Hello, I am new to Pyro and I am struggling to express my ideas in the language. I have so far read “An Introduction to Models in Pyro”, “An Introduction to Inference in Pyro”, “SVI Part I: An Introduction to Stochastic Variational Inference in Pyro”, “MLE and MAP Estimation”, and parts of other documentation.

I have a probabilistic program “P” that uses both determinstic and probabilistic (pyro.sample) statements to calculate/generate a scalar value “x”. The way I understand it, “P” thus defines a random variable “x” with some distribution “D”, and executing “P” generates a sample from “D”. I would like Pyro to optimize the parameters of “P” in such a way that “D” fulfills certain properties. For instance, I would like “D” to have a certain mean, median, standard deviation, skewness, etc…

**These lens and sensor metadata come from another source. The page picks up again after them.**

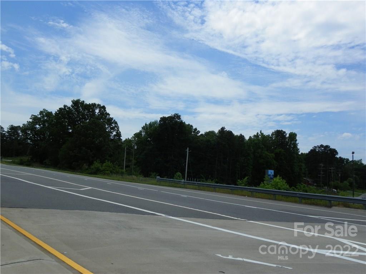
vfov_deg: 46.8
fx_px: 317
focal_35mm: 30
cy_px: 137
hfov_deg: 60.0
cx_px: 183
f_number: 6.3
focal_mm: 5.3
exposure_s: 1/500
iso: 64
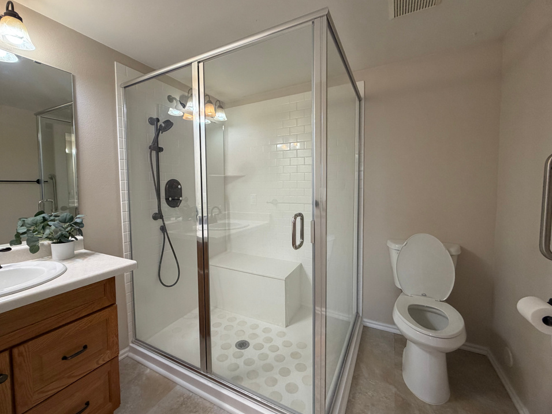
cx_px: 268
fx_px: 239
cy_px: 198
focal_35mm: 15
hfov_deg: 98.1
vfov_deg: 81.7
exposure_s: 1/120
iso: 200
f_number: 2.2
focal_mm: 2.22
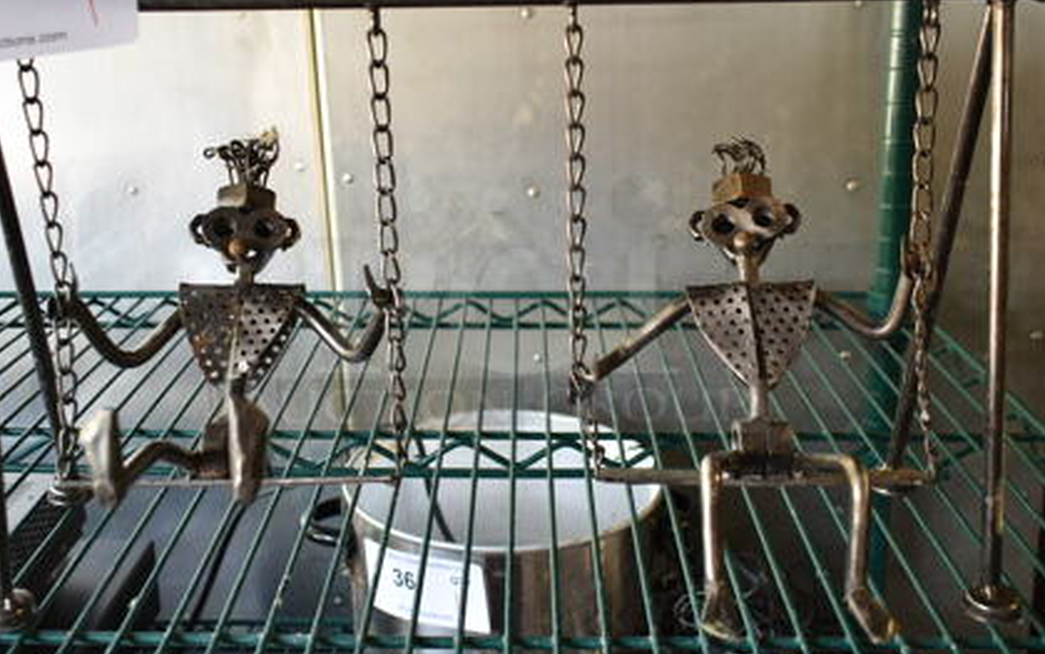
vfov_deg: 32.0
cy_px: 301
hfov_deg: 49.2
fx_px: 1140
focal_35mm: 40
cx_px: 495
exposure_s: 1/30
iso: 360
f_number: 3.5
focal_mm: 18
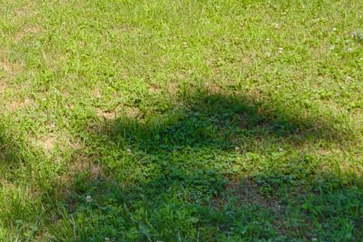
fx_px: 817
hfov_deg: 22.4
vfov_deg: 15.5
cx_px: -111
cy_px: -128
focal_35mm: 81
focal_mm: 19
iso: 400
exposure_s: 1/800
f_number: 9
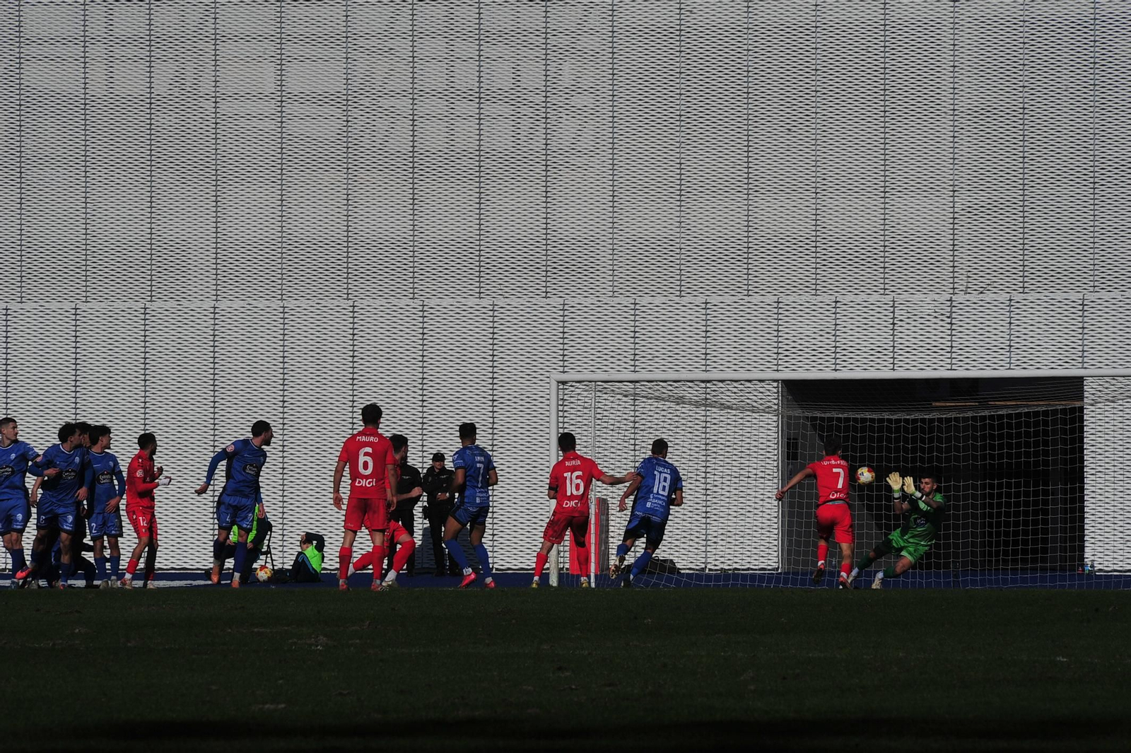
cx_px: 566
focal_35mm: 300
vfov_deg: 4.6
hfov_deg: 6.9
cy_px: 376
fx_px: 9420
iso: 400
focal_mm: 300
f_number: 18
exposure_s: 1/1250
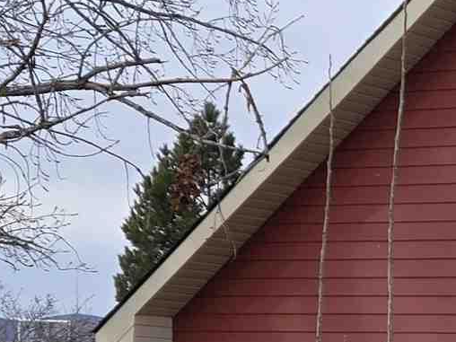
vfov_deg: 10.4
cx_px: 925
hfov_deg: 12.4
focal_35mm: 139
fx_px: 1831
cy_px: 470
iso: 25
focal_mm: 5.4
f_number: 1.8
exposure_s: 1/596
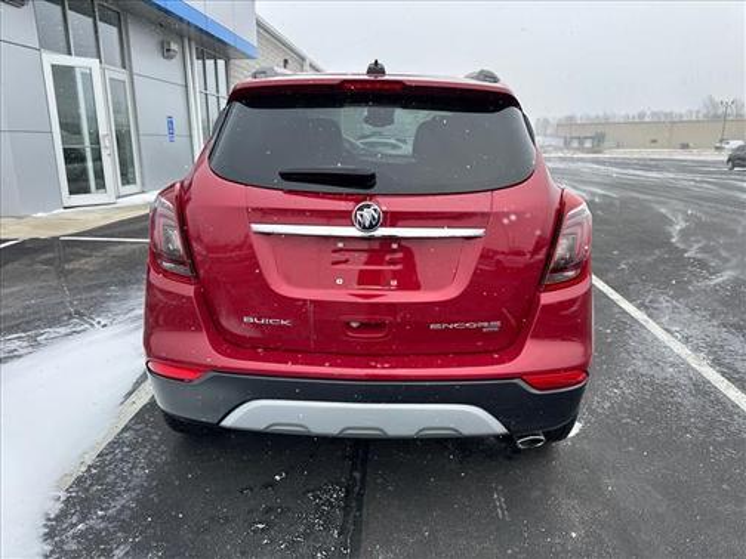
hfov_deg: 71.6
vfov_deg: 56.8
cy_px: 280
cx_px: 373
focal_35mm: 24
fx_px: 517
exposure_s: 1/872
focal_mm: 6.86
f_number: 1.78
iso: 80
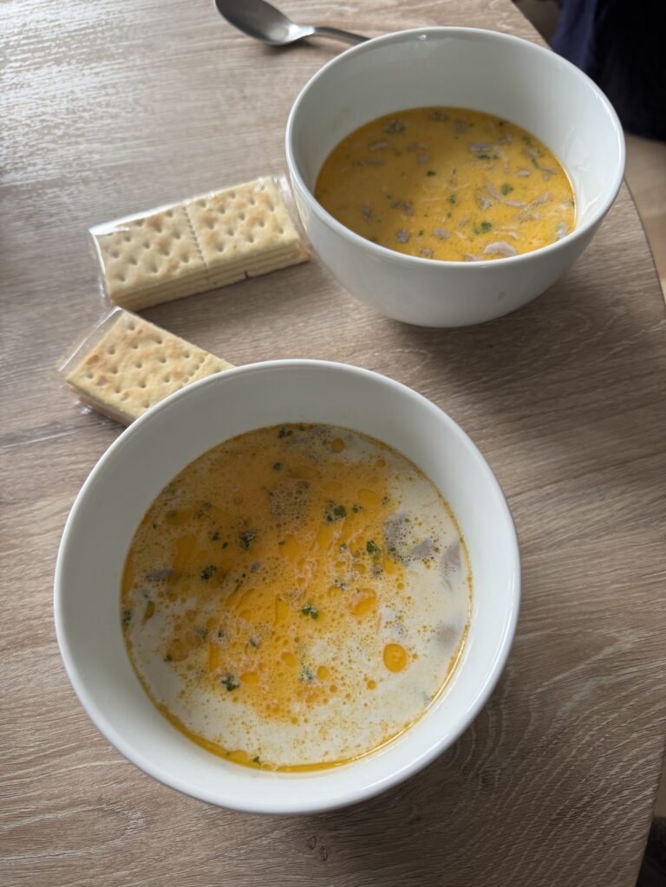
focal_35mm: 24
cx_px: 333
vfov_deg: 71.6
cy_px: 444
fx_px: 616
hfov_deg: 56.8
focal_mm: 6.76
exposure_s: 1/121
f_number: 1.78
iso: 160
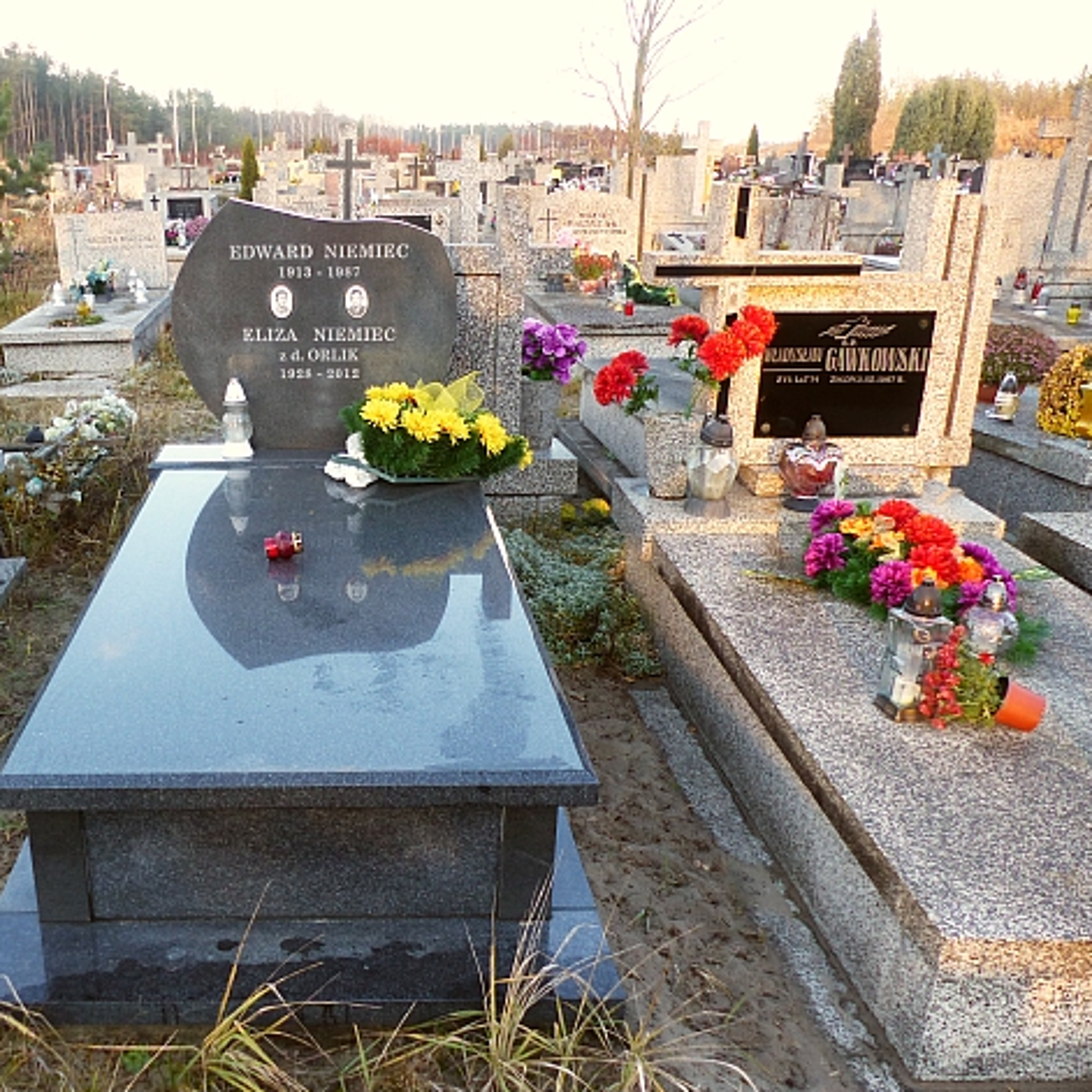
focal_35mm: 30
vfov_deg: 54.0
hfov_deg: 52.9
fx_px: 1071
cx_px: 352
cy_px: 552
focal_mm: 4.5
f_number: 2.8
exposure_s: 1/100
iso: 100
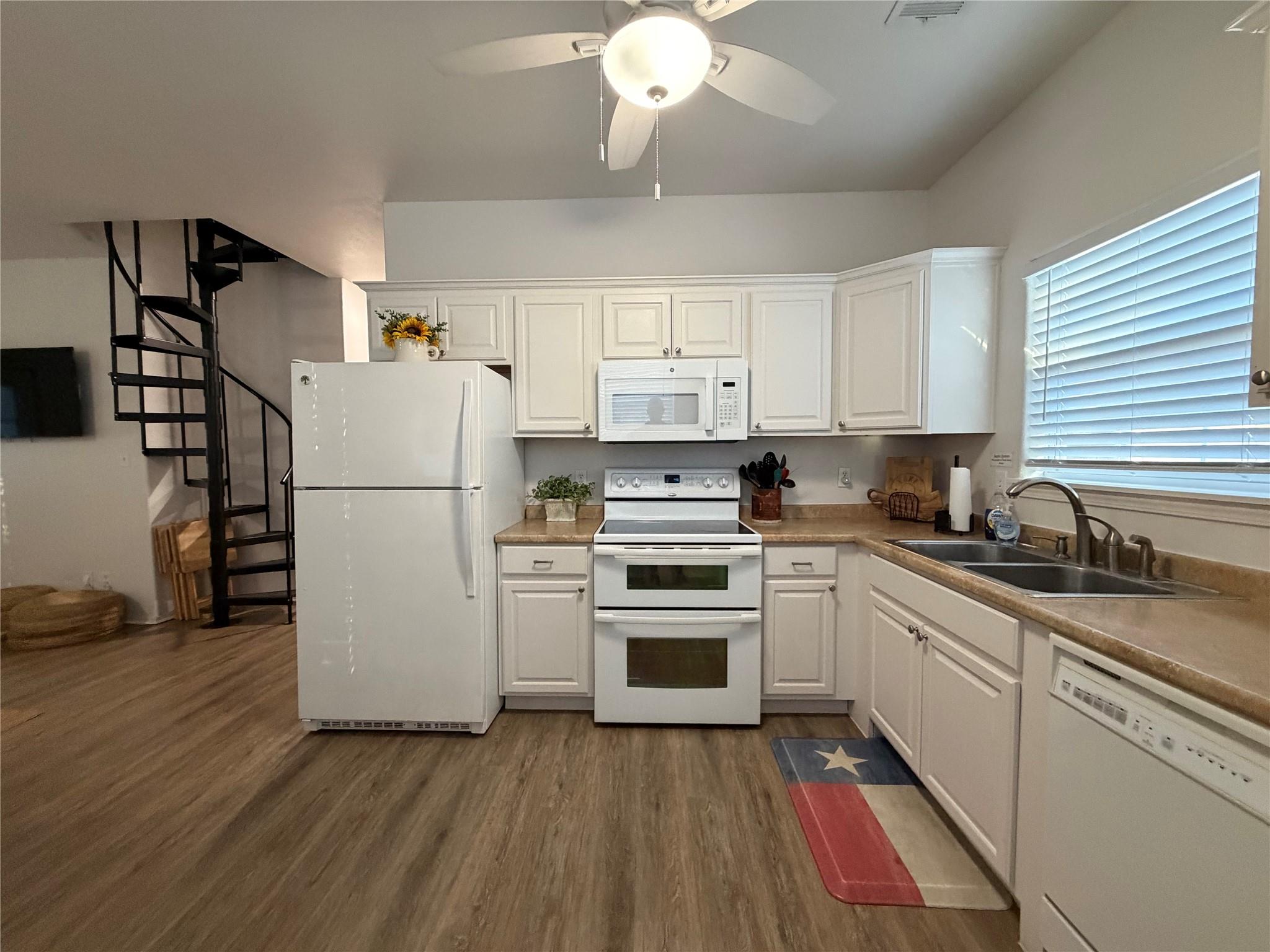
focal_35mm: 14
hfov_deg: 102.1
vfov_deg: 85.7
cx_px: 635
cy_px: 476
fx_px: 514
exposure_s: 1/60
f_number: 2.2
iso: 500
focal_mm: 2.22
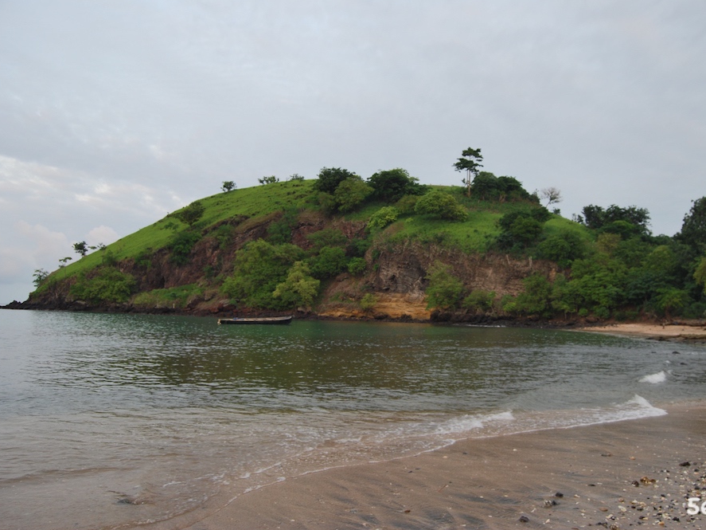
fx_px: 612
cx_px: 396
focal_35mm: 30
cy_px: 263
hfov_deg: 59.8
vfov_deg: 46.8
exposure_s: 1/60
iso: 200
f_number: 5
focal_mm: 18
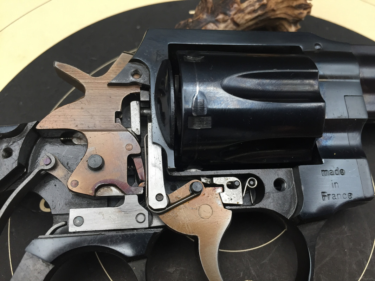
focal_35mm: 29
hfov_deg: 61.7
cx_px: 188
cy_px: 140
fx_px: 314
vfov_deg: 48.2
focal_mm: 4.15
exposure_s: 1/30
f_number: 2.2
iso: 40
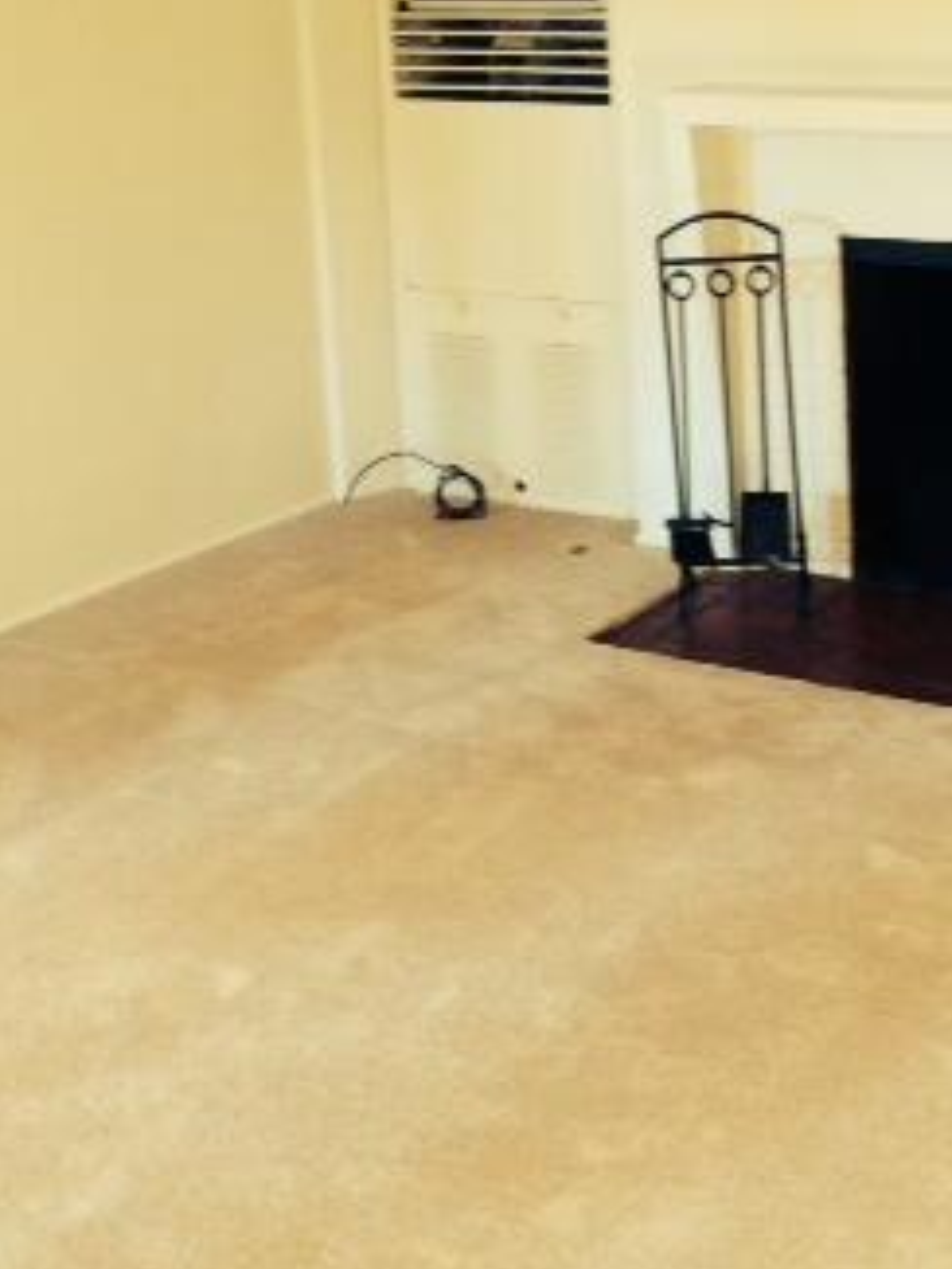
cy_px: 238
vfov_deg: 29.1
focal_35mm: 65
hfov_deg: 22.5
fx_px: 2382
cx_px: 609
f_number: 2.4
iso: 160
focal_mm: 4.12
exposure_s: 1/20
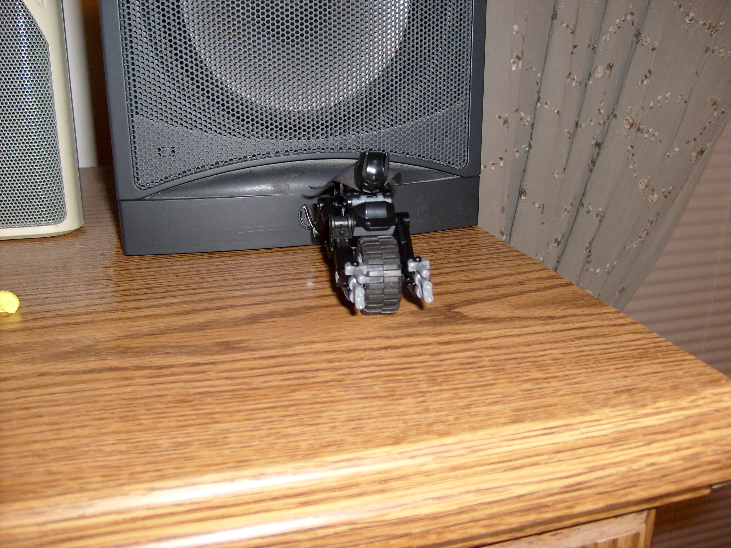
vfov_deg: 40.7
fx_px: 739
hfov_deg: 52.6
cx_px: 366
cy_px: 274
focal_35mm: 35
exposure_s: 1/45
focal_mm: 5.8
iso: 100
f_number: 2.8
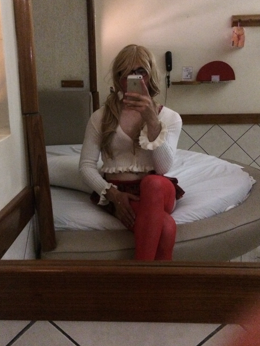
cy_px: 152
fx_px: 370
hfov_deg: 38.7
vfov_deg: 50.0
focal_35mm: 37
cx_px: 121
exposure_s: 1/15
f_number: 2.2
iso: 640
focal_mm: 4.15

All of the examples I have seen express optimization goals via observed data in pyro.sample statements. However, my optimization goals are not about individual samples but rather properties of the whole distribution, and I am not sure how to express this in Pyro. It seems like in Pyro it is very easy to infer parameters from data, but not from statistical properties, even though the former feels like the harder problem to me.

Can my problem be expressed in the framework of statistical inference or does it simply not fit? If not, it seems that Pyro is very much geared towards statistical inference but maybe it can still help me solve my problem? Or should I try to use a different library or even use PyTorch directly?

I would be grateful for any pointers on how to approach this problem and which tools can help me with it.

Hi @jules, it sounds like you want to implement some sort of moment matching inference. That sounds like it might be outside of Pyro’s Bayesian focus area, but you would probably have good luck using the reparametrized samplers in torch.distributions and pyro.distributions, that is using the .rsample() method to draw batches of samples from parametrized distributions and directly optimizing resulting moments using a PyTorch optimizer in a typical stochastic training loop. If you wanted to use Pyro machinery, you could use pyro.plate to expand a model to a batch of samples and use poutine.trace to record sample statements, but it’s probably easier to hand-implement that stuff for pure moment matching.

Thank you very much for the useful pointers!

I managed to get some minimal examples to work using plain torch.